Monoclonal antibodies can be crystallized in space to yield large, pure, uniform, high quality crystals.
This can assist in resolving the full molecular structure for better characterization of new drug candidates and drug-target interactions. For example some of the proteins involved in neuro-degenerative disease crystallize on Earth, but not in enough quality and uniformity to determine their structures.
Space investigations could lead to improved drug stability and storage of monocular antibodies.
Microgravity research has the potential to advance stem cell therapies by identifying novel models of cell proliferation and differentiation. Under microgravity conditions, various types of stem cells have shown distinct responses.
Gene expression analyses evaluating the effects of microgravity on human cells demonstrated that microgravity alters expression of the genes involved in cell adhesion, regulation of proliferation and differentiation and various signaling pathways.
Stem cells exposed to microgravity conditions kept their “stem-ness” properties and showed higher self-renewal ability. Thus, microgravity offers a unique environment to study and control stem cells in order to achieve better quality of cells for therapies.
Antimicrobial resistance in an escalating problem, one of the biggest threats to global health, rising to a dangerously high level, yearly costing many lives and billions of dollars in medical care. Without a significant action mankind can find itself in a post-antibiotic era, where common infections and minor injuries can cause death. Today, research focusing on this problem, can not win the race against the development of bacterial resistance to antibiotics.
Bacterial growth is accelerated and bacteria become more drug resistant in microgravity. These grown in microgravity conditions also present enhanced formation of biofilms, which are responsible for a number of deadly diseases. Microgravity is a unique environment that enables the study of bacterial virulence mechanisms. It has a great potential to allow discovery of new factors which can ultimately lead to the development of new drugs and vaccines.
Investigational models of aging are complicated by the slow rate of aging processes. The long study duration the development of new therapies and increase their cost.
Microgravity has been shown to provide accelerated models for aging and disease for many body systems, including bone, muscle, the immune system and even the brain. Shortening study duration from years to weeks or months can accelerate the development of drugs and diagnostic biomarkers addressing a variety of unmet needs, from osteoporosis to degenerative diseases.
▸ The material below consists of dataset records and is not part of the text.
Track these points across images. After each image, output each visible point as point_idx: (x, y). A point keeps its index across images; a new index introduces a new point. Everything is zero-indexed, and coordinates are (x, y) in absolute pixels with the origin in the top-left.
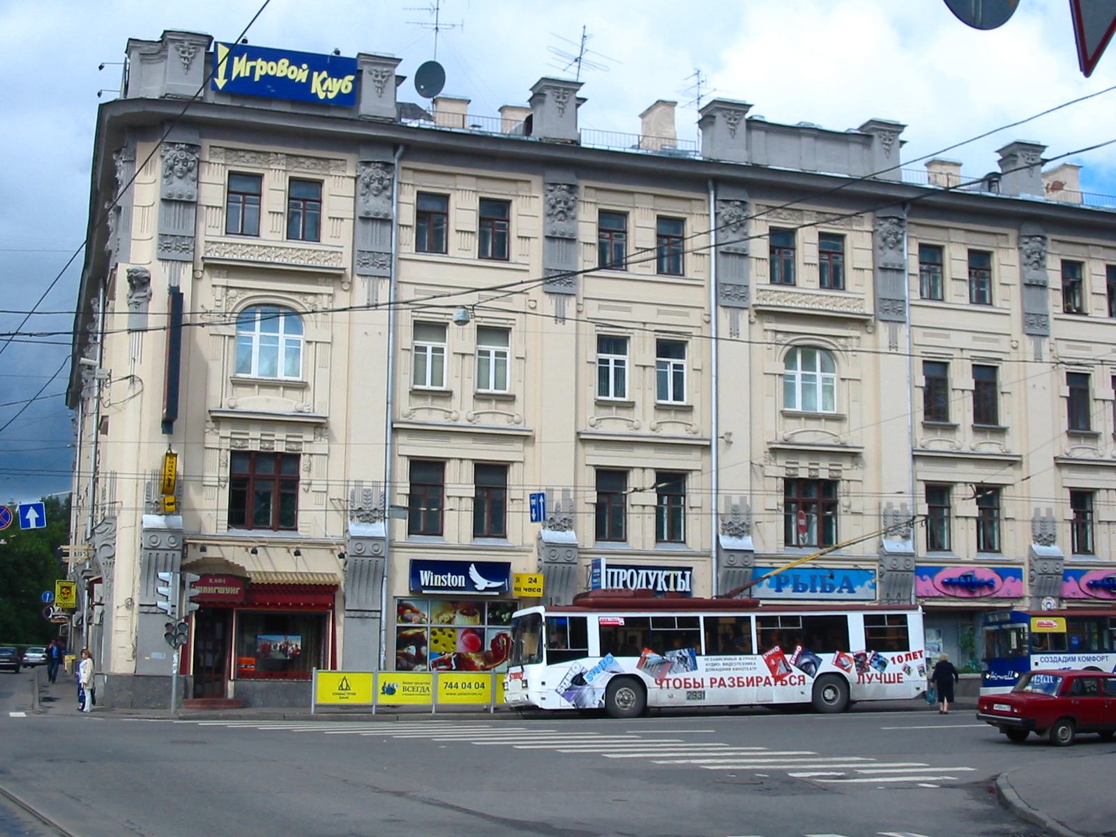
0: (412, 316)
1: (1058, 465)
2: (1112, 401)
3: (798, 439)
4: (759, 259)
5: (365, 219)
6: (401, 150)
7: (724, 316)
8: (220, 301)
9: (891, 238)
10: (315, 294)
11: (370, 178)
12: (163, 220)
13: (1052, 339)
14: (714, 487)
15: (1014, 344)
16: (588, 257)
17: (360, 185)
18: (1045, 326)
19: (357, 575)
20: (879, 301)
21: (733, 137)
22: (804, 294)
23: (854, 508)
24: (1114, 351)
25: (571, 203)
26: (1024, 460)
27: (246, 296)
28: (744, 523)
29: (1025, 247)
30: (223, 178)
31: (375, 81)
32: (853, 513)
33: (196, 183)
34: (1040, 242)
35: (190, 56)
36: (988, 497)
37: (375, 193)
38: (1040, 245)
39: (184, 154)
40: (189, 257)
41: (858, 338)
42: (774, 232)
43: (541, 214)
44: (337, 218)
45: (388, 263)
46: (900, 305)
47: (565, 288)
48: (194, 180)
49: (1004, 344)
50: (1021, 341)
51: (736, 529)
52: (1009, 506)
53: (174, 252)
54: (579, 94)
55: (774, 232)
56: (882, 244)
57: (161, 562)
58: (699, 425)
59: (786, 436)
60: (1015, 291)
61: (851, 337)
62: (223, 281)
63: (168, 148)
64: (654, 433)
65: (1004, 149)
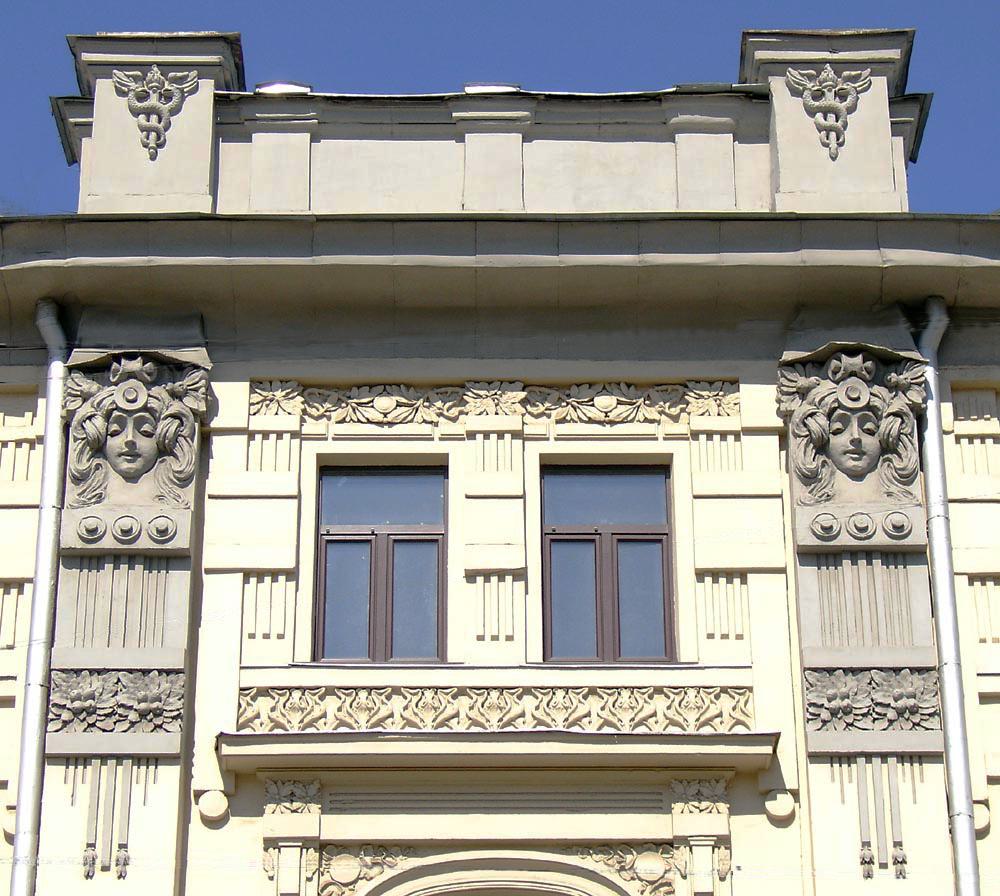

The success rate of new therapies translating from in vitro culture systems into the clinic is very low. Among the reasons for the limited ability of cultured cells to serve as models for solid human tissues is their tendency to grow in 2-dimensional (2D) structures, driven by gravity.
Studies utilizing organ-on-chip technologies demonstrated that in microgravity cells can spontaneously assemble into 3D structures. Such structures are more representative of the in vivo properties of human tissues as compared to the structures formed on Earth. Particularly, 3D tumors formed in microgravity can achieve larger dimensions than on Earth, thereby better mimicking the heterogeneity in oxygen and nutrient supply that is observed in the clinic. Thus, 3D cell cultures in microgravity have great potential for narrowing the current gap in drug development and allowing a more reliable model for drug penetration, efficacy and toxicity testing.
As opposed to solids and gasses whose physical behavior can be predicted rather accurately by theory, fluids remain a very complex state of matter to describe quantitatively. On ground, buoyancy driven convection is the most dominant driving force for heat and mass transfer. On the other hand, in microgravity buoyancy is greatly reduced, allowing for other phenomena, such as the Marangoni convection, to be much more prominent.
Microgravity environment is ideal for measuring physical properties of fluids and developing new insights about their behavior. These can then be applied for designing better heat pipes, improving manufacturing from melts and optimizing industrial chemical processes.